O pai a chama e a diverte de várias formas diferentes, dando uma folga para a mãe que ainda carrega na barriga mais um. Um pai que conhece tão bem a filha que sabe exatamente o que ela quer e a diverte sempre estando um passo à frente das várias emoções da menina. Um pai sendo tão pai que mais parece mãe.

— Igual um feijãozinho né? — a voz vem de trás da parede — Da próxima vez que a gente vier já vai estar maior.

Uma menininha de macacão colorido e maria-chiquinhas aparece no corredor de mãos dadas com a mãe e o pai com cara de cansado logo atrás. A família se senta nas cadeiras em minha frente e reconheço a mulher da blusa listrada que me incomodava com o barulho do celular.

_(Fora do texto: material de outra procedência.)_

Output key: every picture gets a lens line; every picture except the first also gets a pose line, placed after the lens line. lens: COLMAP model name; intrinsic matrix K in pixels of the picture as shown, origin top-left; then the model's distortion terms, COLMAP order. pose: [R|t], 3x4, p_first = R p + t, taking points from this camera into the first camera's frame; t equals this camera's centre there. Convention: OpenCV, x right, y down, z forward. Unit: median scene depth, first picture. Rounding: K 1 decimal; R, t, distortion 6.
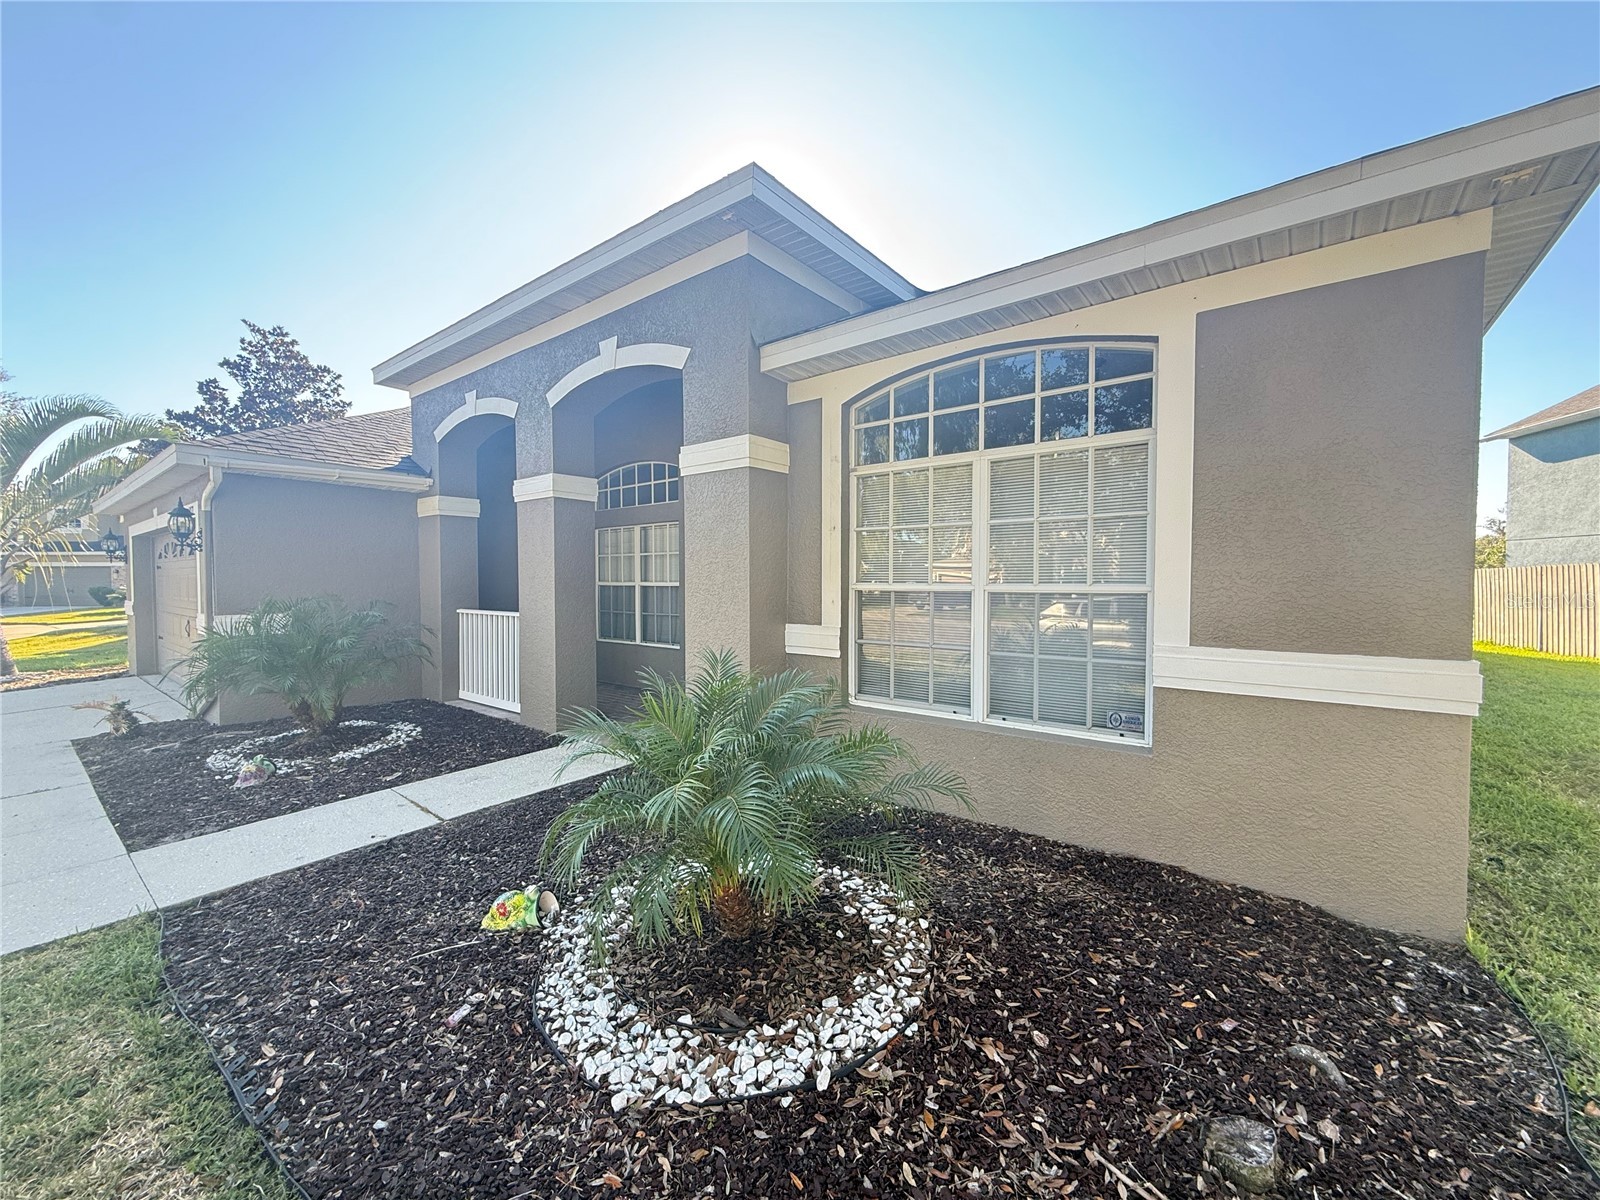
lens RADIAL K [[635.3, 0, 800.0], [0, 635.3, 600.0], [0, 0, 1]] dist [0.000508, -0.000099]
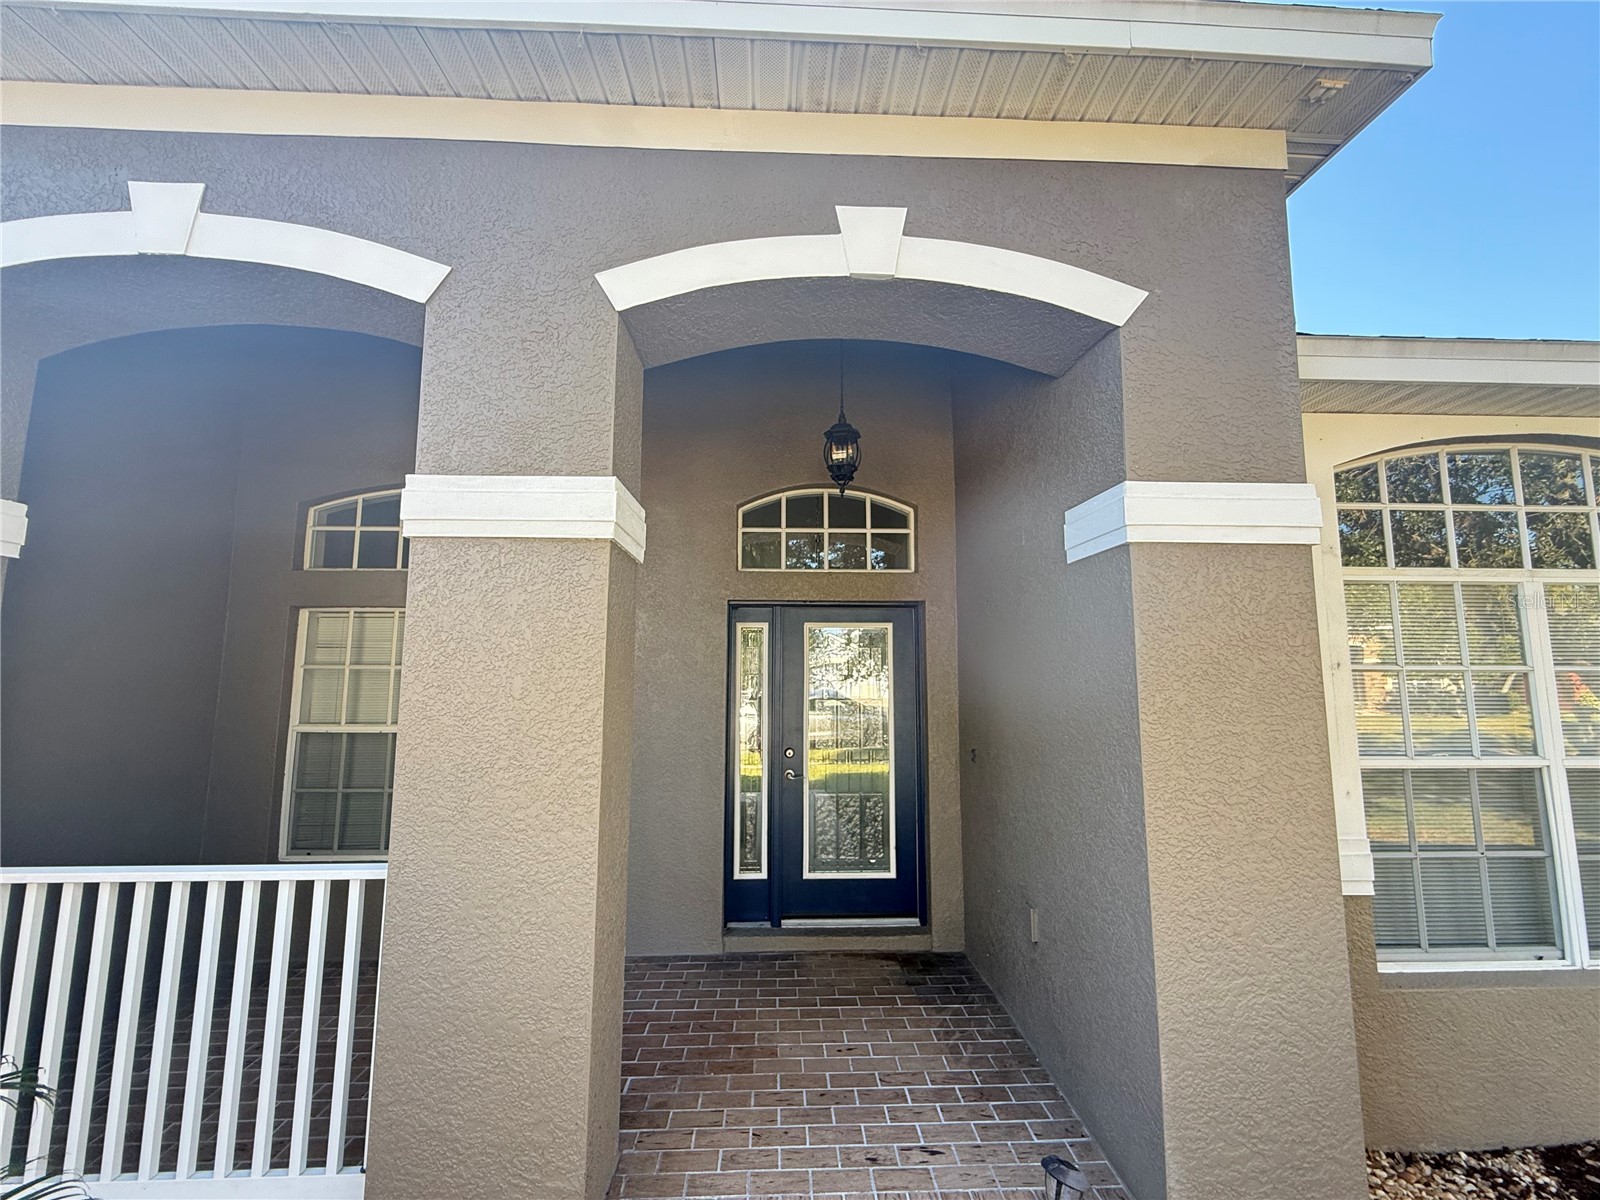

Julia conversa feliz com a mãe, ela está animada com a ideia do bebê que logo vai chegar para brincar com ela, então faz uma gracinha e tenta chamar a atenção do pai, muito concentrado no vazio à sua frente.

— O que que eu já falei sobre essa língua? — o tom de voz de reprimenda é a sua única contribuição. A mulher logo recebe seu laudo e vão todos embora almoçar no shopping ao lado.

A pequena Isa dá gargalhadas com as brincadeiras de seu pai.

Pouco a pouco a sala vai se esvaziando. Marcela, suas irmãs, sua avó e Vera vão embora. Isabelle e sua mãe vão embora. Isa e seus pais vão embora. Permaneço.

Quando dou por mim me tornei Marcela. Depois de muito calcular o meu nível de necessidade, me levanto com dificuldade e ando em passos trêmulos até o balcão para perguntar à mesma recepcionista quanto tempo falta para a minha vez porque já passou do tempo previsto e minha bexiga está prestes a explodir. Mascaro o desespero com a voz calma e controlada.

Sou a próxima, finalmente. Agradeço e volto ao meu lugar.

Os pés batucando no chão são a única denúncia do meu extremo desconforto, o rosto impassível me transforma na mais nova escultura para decorar a sala. Minha mãe não me acompanha, então assumo em mim o seu lugar, afinal, mulher aprende logo cedo que precisa se carregar sozinha, então faz o que precisa fazer e guarda a dor dentro de si.